I went into the office to work several hours on Saturday, giving the ice on roads some time to burn off. Feeling somewhat rested, having taken it easy the previous two days, I felt the need for some hills. In the afternoon, I headed up to the Uncanoonucs by Manchester, NH for some hill play. There are several great climbs there, ranging from 500-800ft, including Chestnut Hill, Mountain Rd and Summit Rd. I hit all of them, Summit twice. I have some decent history on Summit Rd, which rises some 500ft in about a mile. It was time for a fitness check.
After a solid 45 minute warmup getting there, I gave Summit Rd a go. My PR is 5:40, an estimated 430-440 Watts average effort. I did a 6:03 climb with a PowerTap once and recorded 417W. I had the same bike used in those efforts.
I went out like usual from the bottom. About 90 seconds into it, I found myself in a spot of trouble. I hit deflection. Ugh. The steep 15-20% grade sections pushed my speed down to 6mph. I normally hold at least 8mph on these bits in a good climb.
I reached the end of the pavement, and thus the summit, in 6:45. Major disappointment. Now some will say it's only January, so why worry? Well, you don't make up a 19% deficit in two months. Or even four. It just doesn't work like that. Time to invest in a PowerTap, me thinks. I haven't trained with one in a few years now. I need to recalibrate perceived effort to reality. A power meter is the best tool for this. Plus, the newer PowerTap models barely have a weight penalty, don't needed any messy wires or sensors, and work with both GPS's I own.
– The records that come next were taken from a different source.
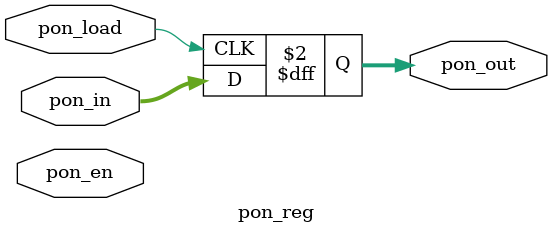
<source format=v>
module pon_reg(pon_en, pon_load, pon_in, pon_out);
  
  input pon_en;        
  input pon_load;        
  input [7:0] pon_in;         
  output reg [7:0] pon_out;        
    
  always @(posedge pon_load) #1 begin 
	  pon_out <= pon_in; 
  end
  
endmodule

</source>
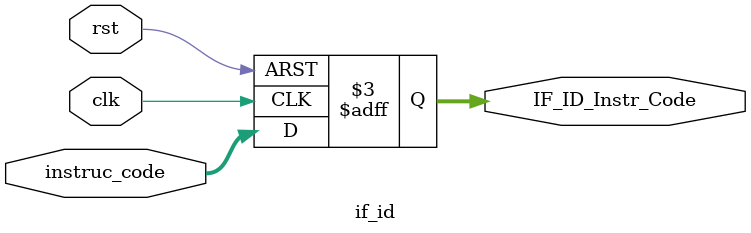
<source format=v>
`timescale 1ns / 1ps

module if_id(
    input clk,
    input rst,
    input [7:0] instruc_code,
    output reg [7:0] IF_ID_Instr_Code
    );
    
    always @(posedge clk, negedge rst) begin
        if (rst == 0)
            IF_ID_Instr_Code <= 0;
        else
            IF_ID_Instr_Code <= instruc_code;
    end
	 
endmodule

</source>
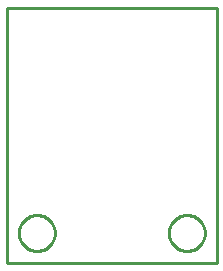
<source format=gbr>
G04 EAGLE Gerber RS-274X export*
G75*
%MOMM*%
%FSLAX34Y34*%
%LPD*%
%IN*%
%IPPOS*%
%AMOC8*
5,1,8,0,0,1.08239X$1,22.5*%
G01*
%ADD10C,0.254000*%


D10*
X0Y0D02*
X177800Y0D01*
X177800Y215900D01*
X0Y215900D01*
X0Y0D01*
X167640Y24856D02*
X167562Y23770D01*
X167407Y22692D01*
X167176Y21629D01*
X166869Y20584D01*
X166489Y19564D01*
X166037Y18574D01*
X165515Y17619D01*
X164926Y16703D01*
X164274Y15831D01*
X163561Y15009D01*
X162791Y14239D01*
X161969Y13526D01*
X161097Y12874D01*
X160181Y12285D01*
X159226Y11763D01*
X158236Y11311D01*
X157216Y10931D01*
X156171Y10624D01*
X155108Y10393D01*
X154030Y10238D01*
X152944Y10160D01*
X151856Y10160D01*
X150770Y10238D01*
X149692Y10393D01*
X148629Y10624D01*
X147584Y10931D01*
X146564Y11311D01*
X145574Y11763D01*
X144619Y12285D01*
X143703Y12874D01*
X142831Y13526D01*
X142009Y14239D01*
X141239Y15009D01*
X140526Y15831D01*
X139874Y16703D01*
X139285Y17619D01*
X138763Y18574D01*
X138311Y19564D01*
X137931Y20584D01*
X137624Y21629D01*
X137393Y22692D01*
X137238Y23770D01*
X137160Y24856D01*
X137160Y25944D01*
X137238Y27030D01*
X137393Y28108D01*
X137624Y29171D01*
X137931Y30216D01*
X138311Y31236D01*
X138763Y32226D01*
X139285Y33181D01*
X139874Y34097D01*
X140526Y34969D01*
X141239Y35791D01*
X142009Y36561D01*
X142831Y37274D01*
X143703Y37926D01*
X144619Y38515D01*
X145574Y39037D01*
X146564Y39489D01*
X147584Y39869D01*
X148629Y40176D01*
X149692Y40407D01*
X150770Y40562D01*
X151856Y40640D01*
X152944Y40640D01*
X154030Y40562D01*
X155108Y40407D01*
X156171Y40176D01*
X157216Y39869D01*
X158236Y39489D01*
X159226Y39037D01*
X160181Y38515D01*
X161097Y37926D01*
X161969Y37274D01*
X162791Y36561D01*
X163561Y35791D01*
X164274Y34969D01*
X164926Y34097D01*
X165515Y33181D01*
X166037Y32226D01*
X166489Y31236D01*
X166869Y30216D01*
X167176Y29171D01*
X167407Y28108D01*
X167562Y27030D01*
X167640Y25944D01*
X167640Y24856D01*
X40640Y24856D02*
X40562Y23770D01*
X40407Y22692D01*
X40176Y21629D01*
X39869Y20584D01*
X39489Y19564D01*
X39037Y18574D01*
X38515Y17619D01*
X37926Y16703D01*
X37274Y15831D01*
X36561Y15009D01*
X35791Y14239D01*
X34969Y13526D01*
X34097Y12874D01*
X33181Y12285D01*
X32226Y11763D01*
X31236Y11311D01*
X30216Y10931D01*
X29171Y10624D01*
X28108Y10393D01*
X27030Y10238D01*
X25944Y10160D01*
X24856Y10160D01*
X23770Y10238D01*
X22692Y10393D01*
X21629Y10624D01*
X20584Y10931D01*
X19564Y11311D01*
X18574Y11763D01*
X17619Y12285D01*
X16703Y12874D01*
X15831Y13526D01*
X15009Y14239D01*
X14239Y15009D01*
X13526Y15831D01*
X12874Y16703D01*
X12285Y17619D01*
X11763Y18574D01*
X11311Y19564D01*
X10931Y20584D01*
X10624Y21629D01*
X10393Y22692D01*
X10238Y23770D01*
X10160Y24856D01*
X10160Y25944D01*
X10238Y27030D01*
X10393Y28108D01*
X10624Y29171D01*
X10931Y30216D01*
X11311Y31236D01*
X11763Y32226D01*
X12285Y33181D01*
X12874Y34097D01*
X13526Y34969D01*
X14239Y35791D01*
X15009Y36561D01*
X15831Y37274D01*
X16703Y37926D01*
X17619Y38515D01*
X18574Y39037D01*
X19564Y39489D01*
X20584Y39869D01*
X21629Y40176D01*
X22692Y40407D01*
X23770Y40562D01*
X24856Y40640D01*
X25944Y40640D01*
X27030Y40562D01*
X28108Y40407D01*
X29171Y40176D01*
X30216Y39869D01*
X31236Y39489D01*
X32226Y39037D01*
X33181Y38515D01*
X34097Y37926D01*
X34969Y37274D01*
X35791Y36561D01*
X36561Y35791D01*
X37274Y34969D01*
X37926Y34097D01*
X38515Y33181D01*
X39037Y32226D01*
X39489Y31236D01*
X39869Y30216D01*
X40176Y29171D01*
X40407Y28108D01*
X40562Y27030D01*
X40640Y25944D01*
X40640Y24856D01*
M02*

</source>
I went on to pummel myself up Mountain Rd (12 minutes), Summit Rd a second time (7:30min) and back side of Chestnut Hill (6min). A gorgeous afternoon to be on the road and a solid workout despite disappointing feedback.
After turning my legs into minced meat on the bike, the pummelling continued in the mountains on skis. Dave and I headed up to Waterville Valley on Sunday. Conditions were suspect after the warm temps and rain earlier in the week. But trail passes were being offered at nearly half price (to astute Director's Diary readers), so you can't turn that down.
What we found was additional opened terrain, moderate temps and magical sugar granular that you might get only once a season. It was FAST with good control. We did the usual warmup with a couple laps around Moose Run, then climbed Upper Osceola, then hit the 800ft Tripoli climb. No intervals today, and at a non-strenuous pace, we climbed Tripoli two minutes faster than last week when we hammered. The descent was ridiculously scary fast. Having taken a serious header on this descent in the past, my brakes came on big time. Still got down in record time. That was so much fun, Dave and I did Tripoli a second time.
We crossed over to the Livermore side. Cascade was now open as an out and back to nearly the summit. Awesome. Only problem, having skied two hours with a slow-twitch freak like Dave, who was just getting warmed up, meant bonk time. I hadn't eaten or drank much. I bonked spectacularly on Cascade. Hallucinogenic bonk. Trembling legs bonk. Blurry vision bonk. It was awful. Dave was probably getting cold by the time I made it to the top. I wolfed down a granola bar and inhaled about half a Camelbak's worth of Gatorade. I was hoping in the next 15 minutes of descending, some of that sugar would hit my blood stream and turn my brain back on.
The descent make the bonk worth it. We cruised 15-20mph much of the way down on the slight grade Livermore Rd is. Made you feel like a superhero. I was somewhat rejuvenated upon reaching the bottom. Good thing. We still had one more climb to go, to the top of Upper Snows, which also just opened this weekend. The bonk was gone, but now general fatigue was setting in. I'll take fatigue over bonk any day. There were a few rocks poking through near the top, but no big deal. Other than that, everything else we skied was fully covered.
A little loop at the bottom insured we broke 50km for the day. Saw many familiar faces on the trails. All smiles and amazement at how good the conditions were. And I almost abandoned skiing this weekend. We finished with 50.5km, 3600ft of climbing, in 3:05 on the Garmin. That was a record distance ski for me at WV, but not record fastest or vertical. It is interesting to note how similar hilly MTB rides and skate skiing in the mountains are. This ski had similar vertical, bit more miles and time, but almost identical average speed to hammer MTB ride I did on the Cape a couple weeks ago. Both take similar amount out of you too. Wonder if I can take a rest day on Monday? Last Sunday I asked the same question here. My addiction to endorphin was too great. I caved and ran 5 miles last Monday.
1 comment:
You need to consider all the environmental as well as physiological factors when you are testing your performance. Were conditions ideal for your test? Do you think you are going to be able to post the same time wearing Winter layers?
Have you been training for this test?
Sometimes people just have a bad day.
That being said, if I could afford one, I'd get a powertap in an instant. Great way to quantify and test your fitness.